- Interactive map of Sumdo
- Sumdo Location in Himachal Pradesh Sumdo Sumdo (India)
- Coordinates: 32°03′09″N 78°36′22″E﻿ / ﻿32.0525°N 78.6062°E
- Country: India
- State: Himachal Pradesh
- District: Lahul and Spiti
- Tehsil: Spiti

Area
- • Total: 221.92 km^{2} (85.68 sq mi)
- Elevation: 3,090 m (10,140 ft)

Population (2011)
- • Total: 598
- Time zone: UTC+5:30 (IST)

= Sumdo, Himachal Pradesh =

Sumdo is a village in the Lahul and Spiti district, in Himachal Pradesh, India. It is at the confluence of the Pare Chu river with the Spiti River. Sumdo is close to the border with Tibet, the opposite side on the Tibetan side being the Tsosib Sumkyil Township (Churup Sumkhel). China claims the village as part of its Tsamda County, Tibet.

== Geography ==
Sumdo lies in the Zanskar Range on the bank of the Spiti River near its confluence with the Pare Chu river (or Parang River). Pare Chu originates in Spiti and takes a circuitous route through Ladakh and Tibet's Tsamda County, finally reentering Spiti at Kaurik, 20 east of Sumdo. It joins the Spiti River at Sumdo, the combined river being called "Li River".

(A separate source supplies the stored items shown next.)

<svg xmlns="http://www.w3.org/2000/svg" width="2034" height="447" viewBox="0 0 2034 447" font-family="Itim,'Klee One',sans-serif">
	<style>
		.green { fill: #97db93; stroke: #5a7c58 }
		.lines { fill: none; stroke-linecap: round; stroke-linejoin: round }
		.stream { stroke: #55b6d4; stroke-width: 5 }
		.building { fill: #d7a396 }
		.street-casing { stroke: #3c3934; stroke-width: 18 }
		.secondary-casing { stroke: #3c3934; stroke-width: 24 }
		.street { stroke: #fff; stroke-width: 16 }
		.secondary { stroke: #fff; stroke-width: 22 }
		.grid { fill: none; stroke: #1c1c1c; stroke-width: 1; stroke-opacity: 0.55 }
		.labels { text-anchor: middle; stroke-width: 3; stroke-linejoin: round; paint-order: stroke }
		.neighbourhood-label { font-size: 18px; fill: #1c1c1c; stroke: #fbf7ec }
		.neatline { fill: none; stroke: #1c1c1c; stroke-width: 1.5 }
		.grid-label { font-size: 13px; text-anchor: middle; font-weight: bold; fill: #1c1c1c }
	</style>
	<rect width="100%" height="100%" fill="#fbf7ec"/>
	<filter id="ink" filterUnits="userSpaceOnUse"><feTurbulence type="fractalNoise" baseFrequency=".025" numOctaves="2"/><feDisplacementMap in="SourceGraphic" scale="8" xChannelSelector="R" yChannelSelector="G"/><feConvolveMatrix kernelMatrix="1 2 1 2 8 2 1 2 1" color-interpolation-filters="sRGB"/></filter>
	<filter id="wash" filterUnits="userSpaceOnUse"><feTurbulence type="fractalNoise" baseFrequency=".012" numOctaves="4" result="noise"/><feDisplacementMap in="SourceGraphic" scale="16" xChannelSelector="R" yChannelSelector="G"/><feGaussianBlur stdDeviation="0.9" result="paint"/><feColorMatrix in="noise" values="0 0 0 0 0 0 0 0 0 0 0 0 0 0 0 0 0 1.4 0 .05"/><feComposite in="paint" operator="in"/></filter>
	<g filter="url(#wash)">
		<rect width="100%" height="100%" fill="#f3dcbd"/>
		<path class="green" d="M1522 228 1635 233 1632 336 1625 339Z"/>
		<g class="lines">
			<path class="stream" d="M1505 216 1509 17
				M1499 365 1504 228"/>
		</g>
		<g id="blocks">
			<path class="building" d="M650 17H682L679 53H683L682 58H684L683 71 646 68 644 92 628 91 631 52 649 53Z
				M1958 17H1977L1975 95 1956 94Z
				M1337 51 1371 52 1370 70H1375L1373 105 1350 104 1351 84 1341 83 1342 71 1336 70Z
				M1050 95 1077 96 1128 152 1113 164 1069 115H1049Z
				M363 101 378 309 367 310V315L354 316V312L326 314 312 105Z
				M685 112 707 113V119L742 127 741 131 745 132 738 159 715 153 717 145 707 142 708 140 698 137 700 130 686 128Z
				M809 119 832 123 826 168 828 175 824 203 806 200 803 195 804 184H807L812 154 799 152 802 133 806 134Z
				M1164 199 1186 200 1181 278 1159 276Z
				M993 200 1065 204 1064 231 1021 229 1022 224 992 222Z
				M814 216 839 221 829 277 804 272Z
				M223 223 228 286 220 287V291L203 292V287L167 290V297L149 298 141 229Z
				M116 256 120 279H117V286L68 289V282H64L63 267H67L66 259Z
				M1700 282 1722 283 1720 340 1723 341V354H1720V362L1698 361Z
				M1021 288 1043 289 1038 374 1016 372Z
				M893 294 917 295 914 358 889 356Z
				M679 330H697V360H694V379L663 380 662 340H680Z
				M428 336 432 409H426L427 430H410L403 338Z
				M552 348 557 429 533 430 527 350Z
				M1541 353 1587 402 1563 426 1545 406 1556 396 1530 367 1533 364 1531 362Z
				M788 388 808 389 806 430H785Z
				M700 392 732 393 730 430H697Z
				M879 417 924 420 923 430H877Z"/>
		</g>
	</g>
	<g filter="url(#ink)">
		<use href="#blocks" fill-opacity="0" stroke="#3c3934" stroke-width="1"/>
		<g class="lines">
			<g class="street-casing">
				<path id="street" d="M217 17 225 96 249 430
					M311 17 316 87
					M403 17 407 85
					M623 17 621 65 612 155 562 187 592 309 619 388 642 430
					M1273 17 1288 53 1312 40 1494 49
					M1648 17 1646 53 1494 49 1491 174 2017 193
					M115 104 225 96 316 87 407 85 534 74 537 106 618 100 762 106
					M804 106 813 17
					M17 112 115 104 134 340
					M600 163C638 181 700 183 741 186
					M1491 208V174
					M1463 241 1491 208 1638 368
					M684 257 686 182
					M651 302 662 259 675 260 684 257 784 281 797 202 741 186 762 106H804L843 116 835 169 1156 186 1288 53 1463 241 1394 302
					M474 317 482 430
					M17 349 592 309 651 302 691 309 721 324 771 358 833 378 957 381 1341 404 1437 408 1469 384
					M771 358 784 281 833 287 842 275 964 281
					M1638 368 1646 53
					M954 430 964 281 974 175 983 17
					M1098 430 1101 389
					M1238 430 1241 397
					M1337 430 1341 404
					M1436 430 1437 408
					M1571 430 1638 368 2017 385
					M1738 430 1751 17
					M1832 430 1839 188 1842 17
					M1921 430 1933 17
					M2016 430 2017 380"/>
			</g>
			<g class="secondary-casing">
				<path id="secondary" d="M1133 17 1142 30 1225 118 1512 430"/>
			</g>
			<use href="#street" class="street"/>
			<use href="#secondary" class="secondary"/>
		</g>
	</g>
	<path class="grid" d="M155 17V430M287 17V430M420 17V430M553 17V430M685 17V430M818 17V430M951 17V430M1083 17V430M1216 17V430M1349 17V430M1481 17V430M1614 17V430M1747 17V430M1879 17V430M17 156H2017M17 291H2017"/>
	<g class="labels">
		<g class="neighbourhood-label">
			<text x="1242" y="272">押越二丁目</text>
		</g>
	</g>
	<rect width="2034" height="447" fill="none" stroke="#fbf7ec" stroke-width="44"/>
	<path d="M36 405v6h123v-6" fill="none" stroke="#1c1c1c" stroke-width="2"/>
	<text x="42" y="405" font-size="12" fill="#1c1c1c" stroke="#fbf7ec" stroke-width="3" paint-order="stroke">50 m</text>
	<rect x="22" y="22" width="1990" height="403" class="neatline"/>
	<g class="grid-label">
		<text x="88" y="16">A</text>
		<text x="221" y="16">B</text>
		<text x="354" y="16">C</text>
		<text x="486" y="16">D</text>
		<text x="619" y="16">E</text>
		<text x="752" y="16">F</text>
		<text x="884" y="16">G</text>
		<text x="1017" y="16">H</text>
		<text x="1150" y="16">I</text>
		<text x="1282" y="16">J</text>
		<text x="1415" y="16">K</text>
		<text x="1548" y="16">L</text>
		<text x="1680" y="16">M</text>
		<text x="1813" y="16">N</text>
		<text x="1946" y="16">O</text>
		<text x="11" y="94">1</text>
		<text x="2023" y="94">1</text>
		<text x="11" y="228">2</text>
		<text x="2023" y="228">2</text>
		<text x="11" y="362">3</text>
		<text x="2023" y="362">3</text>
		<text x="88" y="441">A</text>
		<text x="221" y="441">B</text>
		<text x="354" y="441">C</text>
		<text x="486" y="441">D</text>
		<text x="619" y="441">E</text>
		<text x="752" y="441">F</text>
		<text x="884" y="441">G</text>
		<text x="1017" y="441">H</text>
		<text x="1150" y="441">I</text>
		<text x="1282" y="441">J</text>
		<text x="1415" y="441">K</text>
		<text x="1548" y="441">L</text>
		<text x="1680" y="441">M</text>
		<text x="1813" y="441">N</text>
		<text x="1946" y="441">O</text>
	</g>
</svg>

Across the border at Kaurik is the village of Churup (Tsurup), the seat of the Tsosib Sumkyil Township in Tsamda County of the Tibet region of China.

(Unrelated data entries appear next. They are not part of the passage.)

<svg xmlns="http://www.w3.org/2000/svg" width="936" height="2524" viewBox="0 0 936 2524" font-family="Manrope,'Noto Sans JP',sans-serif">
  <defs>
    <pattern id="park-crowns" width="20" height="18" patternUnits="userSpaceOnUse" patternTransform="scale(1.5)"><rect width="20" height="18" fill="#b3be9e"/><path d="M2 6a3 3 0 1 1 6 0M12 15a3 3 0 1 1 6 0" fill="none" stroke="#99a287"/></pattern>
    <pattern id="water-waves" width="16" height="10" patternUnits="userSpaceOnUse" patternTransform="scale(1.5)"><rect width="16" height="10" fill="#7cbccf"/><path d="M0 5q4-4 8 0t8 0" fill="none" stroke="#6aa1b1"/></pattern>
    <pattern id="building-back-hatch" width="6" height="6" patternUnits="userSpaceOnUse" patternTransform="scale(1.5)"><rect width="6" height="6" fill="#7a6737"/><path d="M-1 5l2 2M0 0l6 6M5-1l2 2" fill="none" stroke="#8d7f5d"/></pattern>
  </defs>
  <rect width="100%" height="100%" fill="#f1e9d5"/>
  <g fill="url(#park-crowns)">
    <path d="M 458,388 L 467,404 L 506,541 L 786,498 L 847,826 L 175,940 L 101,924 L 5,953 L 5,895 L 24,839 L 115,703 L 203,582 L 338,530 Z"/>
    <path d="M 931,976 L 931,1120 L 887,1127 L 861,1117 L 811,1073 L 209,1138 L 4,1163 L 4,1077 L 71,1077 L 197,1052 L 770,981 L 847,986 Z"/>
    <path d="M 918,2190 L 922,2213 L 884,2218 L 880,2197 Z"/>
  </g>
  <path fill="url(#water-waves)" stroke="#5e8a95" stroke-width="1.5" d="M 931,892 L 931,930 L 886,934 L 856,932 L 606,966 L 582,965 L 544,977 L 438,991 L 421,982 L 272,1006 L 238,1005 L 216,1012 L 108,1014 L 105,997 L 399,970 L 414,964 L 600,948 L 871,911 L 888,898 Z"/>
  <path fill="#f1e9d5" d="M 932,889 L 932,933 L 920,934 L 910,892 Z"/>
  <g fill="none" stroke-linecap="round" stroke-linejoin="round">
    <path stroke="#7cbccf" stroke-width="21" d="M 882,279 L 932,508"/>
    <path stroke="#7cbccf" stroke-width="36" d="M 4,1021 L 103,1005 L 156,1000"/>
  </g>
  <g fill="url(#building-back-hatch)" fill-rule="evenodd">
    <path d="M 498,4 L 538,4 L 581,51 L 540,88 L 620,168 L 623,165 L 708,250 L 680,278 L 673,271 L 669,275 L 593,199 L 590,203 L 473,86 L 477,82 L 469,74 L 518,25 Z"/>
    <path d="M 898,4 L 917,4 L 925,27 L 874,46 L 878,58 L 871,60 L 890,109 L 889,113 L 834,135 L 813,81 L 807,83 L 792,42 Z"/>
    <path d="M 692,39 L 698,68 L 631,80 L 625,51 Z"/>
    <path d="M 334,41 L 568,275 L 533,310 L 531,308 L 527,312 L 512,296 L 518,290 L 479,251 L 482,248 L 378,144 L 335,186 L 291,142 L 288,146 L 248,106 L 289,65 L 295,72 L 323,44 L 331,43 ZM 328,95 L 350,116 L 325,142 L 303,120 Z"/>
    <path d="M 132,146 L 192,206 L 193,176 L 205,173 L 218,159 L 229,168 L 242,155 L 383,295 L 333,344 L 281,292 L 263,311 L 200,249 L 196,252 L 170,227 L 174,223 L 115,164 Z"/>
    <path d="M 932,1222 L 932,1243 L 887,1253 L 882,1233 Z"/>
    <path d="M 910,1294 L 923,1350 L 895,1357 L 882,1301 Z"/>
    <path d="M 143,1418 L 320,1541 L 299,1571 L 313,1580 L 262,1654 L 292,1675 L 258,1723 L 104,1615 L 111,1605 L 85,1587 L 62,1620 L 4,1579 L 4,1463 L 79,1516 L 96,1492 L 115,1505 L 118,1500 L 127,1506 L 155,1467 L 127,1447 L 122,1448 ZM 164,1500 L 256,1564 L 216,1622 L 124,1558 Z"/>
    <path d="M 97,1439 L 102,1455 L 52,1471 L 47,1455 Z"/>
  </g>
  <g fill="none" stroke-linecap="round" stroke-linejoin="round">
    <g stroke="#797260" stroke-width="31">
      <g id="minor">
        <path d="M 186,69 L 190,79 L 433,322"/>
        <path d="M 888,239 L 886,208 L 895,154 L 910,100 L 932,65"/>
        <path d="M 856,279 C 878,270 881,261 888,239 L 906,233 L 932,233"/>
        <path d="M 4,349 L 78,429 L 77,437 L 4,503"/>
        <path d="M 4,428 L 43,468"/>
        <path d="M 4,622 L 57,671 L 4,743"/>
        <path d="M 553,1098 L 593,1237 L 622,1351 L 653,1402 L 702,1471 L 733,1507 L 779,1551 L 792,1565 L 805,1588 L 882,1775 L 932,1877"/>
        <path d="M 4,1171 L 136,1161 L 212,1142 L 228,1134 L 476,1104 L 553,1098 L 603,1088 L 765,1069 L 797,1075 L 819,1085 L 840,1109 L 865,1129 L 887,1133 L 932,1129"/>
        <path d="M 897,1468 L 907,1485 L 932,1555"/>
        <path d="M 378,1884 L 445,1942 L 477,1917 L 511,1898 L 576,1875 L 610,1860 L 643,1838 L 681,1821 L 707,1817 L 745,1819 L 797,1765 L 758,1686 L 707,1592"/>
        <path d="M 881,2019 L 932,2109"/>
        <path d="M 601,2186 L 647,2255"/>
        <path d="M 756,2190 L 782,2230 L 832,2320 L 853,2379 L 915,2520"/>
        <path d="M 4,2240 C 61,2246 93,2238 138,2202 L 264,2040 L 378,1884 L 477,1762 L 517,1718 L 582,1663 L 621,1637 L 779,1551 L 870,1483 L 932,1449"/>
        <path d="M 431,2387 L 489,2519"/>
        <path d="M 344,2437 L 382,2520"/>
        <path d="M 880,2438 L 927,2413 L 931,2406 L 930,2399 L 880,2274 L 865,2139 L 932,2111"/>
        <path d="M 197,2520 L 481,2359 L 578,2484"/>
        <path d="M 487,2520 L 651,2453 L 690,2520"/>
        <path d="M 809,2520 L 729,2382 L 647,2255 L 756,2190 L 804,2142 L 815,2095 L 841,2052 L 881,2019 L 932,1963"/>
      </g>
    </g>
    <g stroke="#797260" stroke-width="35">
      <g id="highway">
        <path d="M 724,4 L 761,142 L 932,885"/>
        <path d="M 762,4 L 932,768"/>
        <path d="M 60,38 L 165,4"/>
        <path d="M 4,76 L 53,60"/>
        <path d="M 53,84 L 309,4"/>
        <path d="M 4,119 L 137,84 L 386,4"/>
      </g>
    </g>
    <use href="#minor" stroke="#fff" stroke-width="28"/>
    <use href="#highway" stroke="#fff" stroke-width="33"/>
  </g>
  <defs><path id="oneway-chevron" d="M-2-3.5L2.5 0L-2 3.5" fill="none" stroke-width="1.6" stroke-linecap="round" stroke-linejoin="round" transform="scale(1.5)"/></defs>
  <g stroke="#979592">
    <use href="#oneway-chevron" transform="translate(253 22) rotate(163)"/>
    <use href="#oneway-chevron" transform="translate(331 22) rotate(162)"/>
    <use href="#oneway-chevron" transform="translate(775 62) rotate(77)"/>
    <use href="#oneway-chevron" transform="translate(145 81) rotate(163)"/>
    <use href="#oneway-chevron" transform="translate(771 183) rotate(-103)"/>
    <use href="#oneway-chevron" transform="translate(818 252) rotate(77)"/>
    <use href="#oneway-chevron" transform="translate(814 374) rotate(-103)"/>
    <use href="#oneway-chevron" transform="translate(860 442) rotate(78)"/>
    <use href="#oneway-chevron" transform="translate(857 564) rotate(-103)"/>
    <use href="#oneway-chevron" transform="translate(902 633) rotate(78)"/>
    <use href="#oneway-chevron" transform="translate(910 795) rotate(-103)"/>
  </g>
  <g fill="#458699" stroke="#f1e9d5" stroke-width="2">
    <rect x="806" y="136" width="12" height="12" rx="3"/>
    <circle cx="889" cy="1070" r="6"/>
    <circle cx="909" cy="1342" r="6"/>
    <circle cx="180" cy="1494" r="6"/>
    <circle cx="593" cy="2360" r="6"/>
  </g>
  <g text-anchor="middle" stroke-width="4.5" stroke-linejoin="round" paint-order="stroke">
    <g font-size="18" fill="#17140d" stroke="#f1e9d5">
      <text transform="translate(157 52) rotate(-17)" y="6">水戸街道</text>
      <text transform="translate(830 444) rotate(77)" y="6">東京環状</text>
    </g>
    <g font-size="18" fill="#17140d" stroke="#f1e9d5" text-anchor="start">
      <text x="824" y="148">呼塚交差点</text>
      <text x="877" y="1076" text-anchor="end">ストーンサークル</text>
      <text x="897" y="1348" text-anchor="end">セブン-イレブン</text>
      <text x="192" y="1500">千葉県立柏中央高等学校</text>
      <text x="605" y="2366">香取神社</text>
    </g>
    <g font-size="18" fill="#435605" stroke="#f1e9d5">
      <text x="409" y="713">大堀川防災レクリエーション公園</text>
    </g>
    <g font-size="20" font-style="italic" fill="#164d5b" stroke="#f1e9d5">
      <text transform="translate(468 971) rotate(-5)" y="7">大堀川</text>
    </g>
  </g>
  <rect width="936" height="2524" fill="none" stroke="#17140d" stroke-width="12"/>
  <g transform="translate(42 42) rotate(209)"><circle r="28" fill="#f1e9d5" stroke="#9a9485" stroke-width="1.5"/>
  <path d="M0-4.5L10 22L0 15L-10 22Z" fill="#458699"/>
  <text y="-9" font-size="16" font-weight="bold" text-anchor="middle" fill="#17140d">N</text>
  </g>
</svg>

== Sino-Indian border dispute ==
In 1847, when the British border commission headed by Alexander Cunningham went to the Indo-Tibetan border, they were unobustructed till reaching Kaurik, but were prohibited from going beyond. They sent a letter to the governor of Gartok, and followed a circuitous route through Spiti to enter Ladakh. (Spiti was traditionally part of Ladakh, but it had been recently annexed by British India.)

In December 1957, seven years after the Chinese annexation of Tibet, Chinese forces are said to have intruded at Kaurik, for which India lodged a protest. In 1959, after the Kongka La incident, China raised a number of disputes regarding the border, including one at Kaurik. However, there have been no clashes at this location till date.

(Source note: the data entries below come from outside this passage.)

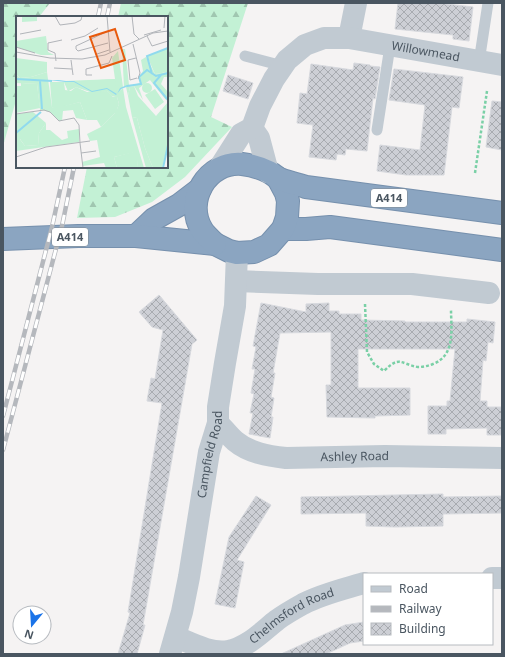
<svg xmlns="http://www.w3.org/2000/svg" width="505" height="657" font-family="'Noto Sans',sans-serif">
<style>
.forest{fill:url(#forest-firs)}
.building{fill:url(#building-cross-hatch);stroke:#d7d9de}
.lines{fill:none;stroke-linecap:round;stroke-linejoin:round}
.highway-casing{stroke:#7690ad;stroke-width:24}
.path{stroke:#7ad0a6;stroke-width:2.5;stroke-dasharray:3 2;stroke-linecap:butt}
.lane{stroke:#c1cad2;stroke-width:11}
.street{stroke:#c1cad2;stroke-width:22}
.highway{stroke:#8ba5c1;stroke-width:22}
.rail-casing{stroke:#b5b8bd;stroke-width:4.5}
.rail{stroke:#fff;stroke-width:3;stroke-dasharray:9;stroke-linecap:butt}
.labels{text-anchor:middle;stroke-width:3;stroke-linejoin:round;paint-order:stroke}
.shield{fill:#fff;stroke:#808990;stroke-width:1}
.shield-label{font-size:11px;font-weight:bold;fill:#4a5661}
.street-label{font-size:12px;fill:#4a5661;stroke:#fff}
.inset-river{fill:none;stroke:#90daee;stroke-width:2}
.inset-road{fill:none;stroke:#b1b4b9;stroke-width:1}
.view{fill:#e8590c;fill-opacity:0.15;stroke:#e8590c;stroke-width:2}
.inset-edge{fill:none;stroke:#4a5661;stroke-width:2}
</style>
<defs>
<pattern id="forest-firs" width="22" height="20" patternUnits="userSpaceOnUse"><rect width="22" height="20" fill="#c3f1d5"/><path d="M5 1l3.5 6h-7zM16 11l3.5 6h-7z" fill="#a0c6b0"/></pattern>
<pattern id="building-cross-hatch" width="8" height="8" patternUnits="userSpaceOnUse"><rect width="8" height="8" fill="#cdcfd5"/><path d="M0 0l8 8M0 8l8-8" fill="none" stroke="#a8abb0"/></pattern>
</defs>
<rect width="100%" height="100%" fill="#f5f3f3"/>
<g class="forest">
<path d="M3,3H50L39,17H17V97L3,146Z"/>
<path d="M121,3H248L211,117L232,127L185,177L152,202L115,217L77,218L87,167H167V17H118Z"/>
</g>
<g class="building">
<path d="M398,3H438L473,7L469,41L453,39V35L395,29Z"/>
<path d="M354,63L370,65V66L380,67L375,99L373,98L367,151L346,149L345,155L337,154L336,160L309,157L313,125L297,123L300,93L307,94L311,64L353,70Z"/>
<path d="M394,69L463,77L459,108L452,107L444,175H406L377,171L380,145L420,150L425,105L389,100Z"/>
<path d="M228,75L253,83L248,99L223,91Z"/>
<path d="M492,101L502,102V150L486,147Z"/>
<path d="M159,295L197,340L192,344L143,625H145L137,654H118L130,613L128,612L162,403L147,401L151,378L155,379L163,330L152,327L139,312Z"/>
<path d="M261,303L306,312V304L329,303V311H339V314H361V320L405,321V322H467V319L495,322L493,343L488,342L486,361L483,360L480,401H487V407H502V435H487V428L446,429V434H428V406H447V401H450L455,349H358V388H410V415L375,416V418L327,417L326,385H331V332L280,333L273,373H275L271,397L274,398L271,417H273L270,438L249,434L253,413H250L254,394L251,393L255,369H252L256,347L253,346Z"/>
<path d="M443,494V497L502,496V513L443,514V526L395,527L366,526V513L301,514V497Z"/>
<path d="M256,496L271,505L237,560L244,562L235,608L215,604L229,537Z"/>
<path d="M364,622V641L350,643L326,654H281L345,625Z"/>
</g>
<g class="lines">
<defs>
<g id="highway">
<path d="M283,229H306L330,227L502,250"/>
<path d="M136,236L154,219L179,205L200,189"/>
<path d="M3,239L78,236H136L215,244L229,251L237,253L254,252L269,245L283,229L287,217L288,201L286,193L278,178"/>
<path d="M215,244C211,240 205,235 202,230C184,201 207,161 242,164C251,165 261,168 269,172C273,174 276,177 279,179C288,182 297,184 306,187L502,213"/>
</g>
</defs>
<use href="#highway" class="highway-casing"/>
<g class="path">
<path d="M475,173L487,91"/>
<path d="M365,304L367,352L374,364L384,371C400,355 400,364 418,367C423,367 428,366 433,364C456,355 451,329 451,309"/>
</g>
<g class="lane">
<path d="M245,56L283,66"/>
<path d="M479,62L488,3"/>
<path d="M377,130L390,46"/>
</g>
<g class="street">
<path d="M349,38L356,3"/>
<path d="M252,128L259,138L268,172"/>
<path id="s1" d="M220,167L241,134L252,128L260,106L274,79L287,60L305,45L324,38H349L502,65"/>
<path d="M236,281L318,284H412L489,293"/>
<path id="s2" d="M218,423C224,429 229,436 235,441C249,453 269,456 286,458L385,456L502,458"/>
<path d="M492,578H502"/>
<path id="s3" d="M176,637C191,643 211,654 228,651C247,648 263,631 277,620C285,614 294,609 303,604C322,594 344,589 364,583"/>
<path id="s4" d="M170,654L182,612L189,577L209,452L218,423V407L225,363L235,306L237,253"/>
</g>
<use href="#highway" class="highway"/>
<defs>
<g id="rail">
<path d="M98,17L101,3"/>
<path d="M107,17L110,3"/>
<path d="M3,416L52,227L65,167"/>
<path d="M3,450L62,226L74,167"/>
</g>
</defs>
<use href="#rail" class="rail-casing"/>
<use href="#rail" class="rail"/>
</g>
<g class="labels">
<g class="shield">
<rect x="371" y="189" width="36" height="18" rx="3"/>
<rect x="52" y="228" width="36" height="18" rx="3"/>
</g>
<g class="shield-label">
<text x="389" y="202">A414</text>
<text x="70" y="241">A414</text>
</g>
<g class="street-label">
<text dy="4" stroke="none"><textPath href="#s1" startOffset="275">Willowmead</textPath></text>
<text dy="4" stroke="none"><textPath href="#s4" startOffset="204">Campfield Road</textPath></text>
<text dy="4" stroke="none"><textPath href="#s2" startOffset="148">Ashley Road</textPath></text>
<text dy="4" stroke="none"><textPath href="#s3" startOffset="128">Chelmsford Road</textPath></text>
</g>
</g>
<g transform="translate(16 16)">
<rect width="152" height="152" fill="#f5f3f3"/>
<path d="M152,32V56L139,58L131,40ZM0,42L31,46V56L15,61L4,62L0,58ZM34,66H48L49,74L55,75L60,71L71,76L91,75L97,81H101L103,88L100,96L85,111L81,104H71L64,86L39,93L36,91ZM5,67L21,68L24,92L0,97V70H5ZM118,70L122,80L140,100L152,86V128L146,152H137L129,132L121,102L116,101L112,80L114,71ZM17,96L30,107L23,117L22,129L9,130L4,123L0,124V98ZM121,135L122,152H101L98,141Z" fill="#c3f1d5"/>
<path d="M30,20L32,36L38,39H25L0,31V25ZM106,33H109L113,69L108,71ZM102,35L107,71L101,78L65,65L99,63L96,42ZM130,41L139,58L152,56V61H148L145,68L152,76L150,84L134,64L123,72L127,84L118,70L114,71L112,80L110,71L124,67L123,61L127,55L125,44ZM31,56L36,91L39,92L64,86L71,104L60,102L57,94L47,95L46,105H43L34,96L24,94L21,68L0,67V58L4,62L15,61ZM48,66L88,73L99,79L107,72L110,91L128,152H122L120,136L98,141L101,152H90L88,147L67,150L66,146L84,141L81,124L74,125L71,118L85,111L99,97L84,98V94L101,93L103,88L101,81L96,80L91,75L78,77L60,71L52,75ZM116,101L121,102L129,132L137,152H130ZM30,107V114H34L46,124L52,122L51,115L63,113V126L0,135V124L3,122L9,130L22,129L23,117Z" fill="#c3f1d5"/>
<path d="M99,63L101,81L96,80L91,75L78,77L60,71L52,75L48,65Z" fill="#c3f1d5"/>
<path d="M6,0H21V5L6,6ZM126 72a5 5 0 1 1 10 0a5 5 0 1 1-10 0ZM139,73L148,86L139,93L129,79Z" fill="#c3f1d5"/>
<path d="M33,64H43L50,65H58L76,75L91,72L101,78L104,72L111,69L113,70L105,73L100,79L91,73L76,76L58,66H49Z" fill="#90daee"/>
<path class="inset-river" d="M136,58L131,40L152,32M145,59L138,67L152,84M0,63L36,65M24,65L26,93M111,70L125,68L123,61L131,54L140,60L152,57M0,117L25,96M147,152L152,129"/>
<path class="inset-road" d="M39,0L44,9L59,7L65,4L66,0M91,0L94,36M116,0L118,18L123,23M148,12L149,0M90,16L60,30V33L62,35L92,27M4,18L25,14M128,19L145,14M131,20L136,30L152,25M55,24L69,20L82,12M117,28L124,57L122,63M0,31L19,37M0,36L34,42L66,43L89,39L137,17L152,15M81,38L93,34M120,42L112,44L114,64L121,62M55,44L57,59M40,45L39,37L32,34V27L46,24M38,52L56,53M76,59H70V53L93,47L96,40M0,98L28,94L34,96L43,105L58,102L63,109L64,127M64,127L67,152M65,137L80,135M0,141L30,131L74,125"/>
<path class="view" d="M99,13L109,44L85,52L74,21Z"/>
<rect width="152" height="152" class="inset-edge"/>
</g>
<rect width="505" height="657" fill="none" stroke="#4a5661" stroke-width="8"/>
<rect x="363" y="573" width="130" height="72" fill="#ffffff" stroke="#b7bbc0"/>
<rect x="371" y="586" width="20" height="6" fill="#c1cad2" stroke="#b7bbc0"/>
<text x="399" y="593" font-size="12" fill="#4a5661">Road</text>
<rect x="371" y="606" width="20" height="6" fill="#b5b8bd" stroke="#b7bbc0"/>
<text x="399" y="613" font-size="12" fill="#4a5661">Railway</text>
<rect x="371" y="623" width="20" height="12" fill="url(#building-cross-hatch)" stroke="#b7bbc0"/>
<text x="399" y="633" font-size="12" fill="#4a5661">Building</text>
<g transform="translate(32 625) rotate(198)"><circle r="19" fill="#ffffff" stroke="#b7bbc0"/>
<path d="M0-3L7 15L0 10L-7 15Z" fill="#1a73e8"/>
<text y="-6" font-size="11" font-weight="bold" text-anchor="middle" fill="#4a5661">N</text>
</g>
</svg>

During the 1990s, a joint working group of India and China held multiple meetings and exchanged maps of the "middle sector" of the border in 2000. The Kaurik area, including Gue and Sumdo, was identified as one of the locations where the claims of the two countries overlapped, and the disputed territory was estimated to be 250 km2.

== Transportation ==
Sumdo is served by two national highways—NH 5 (Sumdo-Nako-Shimla Highway) through Kinnaur district and NH 505 (Sumdo-Kaza-Gramphu-Manali highway) through the Spiti River valley. The latter remains closed for 7 months due to winter snows on the Kunzum Pass (4,551 m or 14,931 ft). A dual-use airstrip, 100 km to the west, is under construction, scheduled to be completed in 2024.